A pal was visiting from New York when Cape Town was at Peak Wind, and one day she came into my flat from out of The Wind, looking all startled and like she had just been in a war, and said “I don’t know how you live like this.” Me neither, friend. I wake up sometimes at night and think, “This cannot go on.” I wake up and think “This is too loud for nature.”
“Peak Wind” is not a phrase any local person would use. This is the language of someone trying to make a hurricane out of a simple evening gale.
“Like she had just been in a war”. Wow. Was she dead or missing a limb or something?
No.
Yes, I’ve lived in Vredehoek. Yes, I’ve witnessed garden furniture flying off the deck, but no, I’ve never thought:
I bet you the wind kills people every day.
Or:
The wind robs us of our life force, so that all we can do is be angry and text each other about how much we hate it. The wind, the wind, the wind.
Honestly, love. Get a grip.
It’s been a chilly couple of weeks, and it’s been discussed widely on social media. That’s winter in Cape Town. A succession of cold fronts that (usually, anyway) bring wind and rain. Now, as we approach spring, we’re allowed to complain about the wind. It is sometimes annoying.
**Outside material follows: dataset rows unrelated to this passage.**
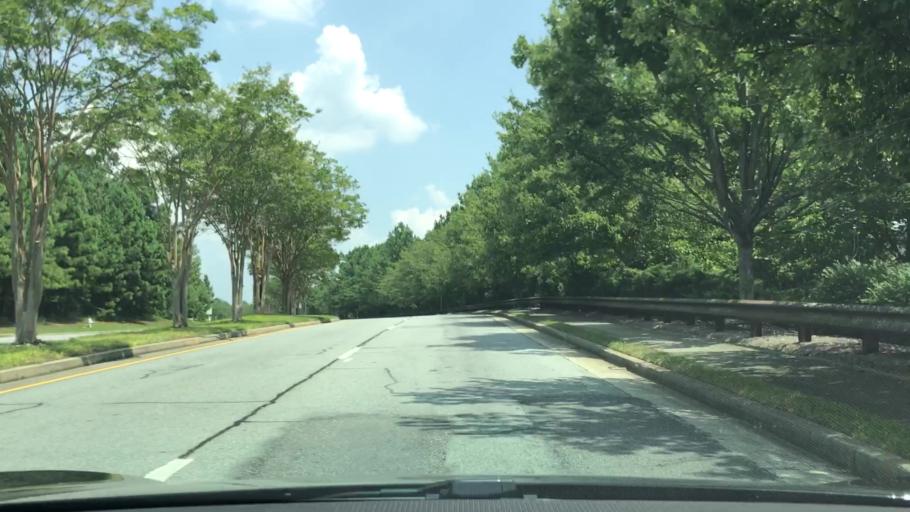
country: US
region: Georgia
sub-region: Gwinnett County
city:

But should you be tempted to:
…send each other texts that say things like “This wind is destroying my quality of life” and “I can’t handle the wind” and “Let me tell you the wind.”
(That last one doesn’t even make sense.)
Or if you ask questions about the wind like:
Why it makes us all want to just pitch ourselves off the roof?
or:
Why it makes us lose our entire personalities?
Then you’re overstating its effects rather too much.
I don’t know if the author is still in Cape Town, but having gone through another summer complete with the South Easter blowing, I’m guessing that she’s either jumped off a roof or lost her personality.
That latter one would probably only have taken a gentle breeze, to be honest.